Red Hat Bugzilla – Bug 681632
User can paste multibyte characters in as a password, but cannot actually type them.
Last modified: 2015-02-01 18:26:52 EST
Description of problem:
This is a bit of a nitpick.
If one tries to edit a user password and enter multibyte characters, s/he cannot. However, they can be pasted into the box. (Likewise, on the login screen, user cannot enter them but they can be pasted in)
Version-Release number of selected component (if applicable):
Steps to Reproduce:
1. Administration > Users > $user
2. In the Password field, using an IME, attempt to enter the characters "一二三一二三" note that you probably cannot enter these -- you see a dot entered for each character you've typed, instead.
3. Attempt to paste in the same string to password/verify password fields.
4. Attempt to login as said user, using the methods listed in steps 2 and 3 above.

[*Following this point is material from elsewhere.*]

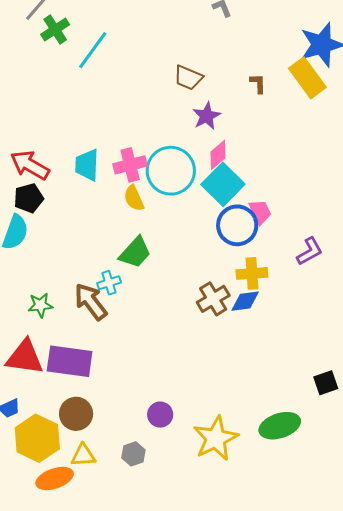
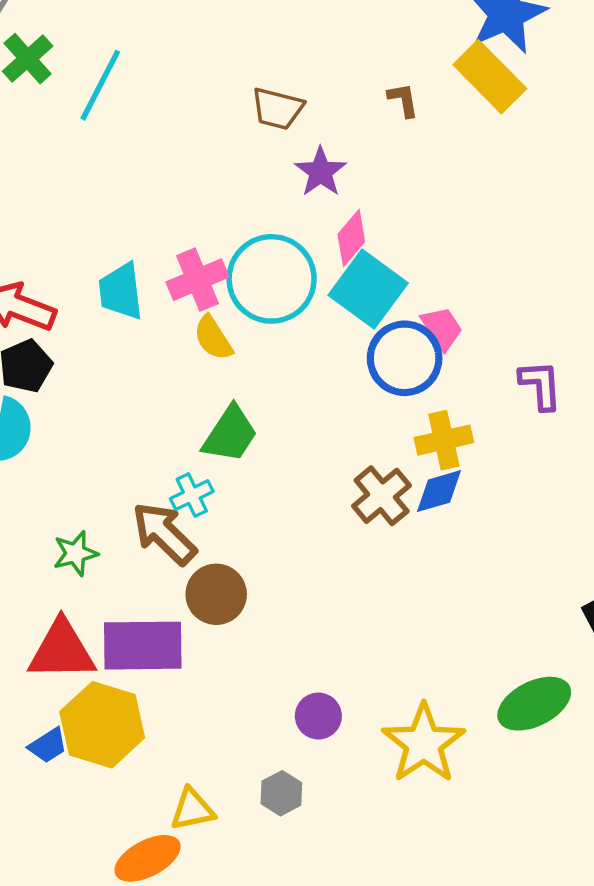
purple L-shape: (310, 251) -> (541, 385), turned -56
brown circle: (76, 414) -> (216, 594), moved
yellow hexagon: (37, 438) -> (102, 725), moved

User cannot use IME to enter multibyte chars into password fields. They can, however, paste said characters
I'm really not sure we necessarily want/need to allow them to enter such characters - but if we decide to block it, we should parse password strings prior to submittal to disallow such characters as well.
This very well could be a limitation of the toolkit, browser, or even the IME on the system (Fedora in this case). And I am fine with disallowing multibyte characters as passwords. But if we do so, we should make sure they cannot be entered in myriad other ways.
btw if you want to try this on fedora, assure ibus-daemon is installed and you have the Mandarin pinyin pack installed. To enter the characters, enable the IME and start typing, "yi er san yi er san". It should probably figure out what you're trying to do.
Charles, do we want to allow multi-byte characters in passwords?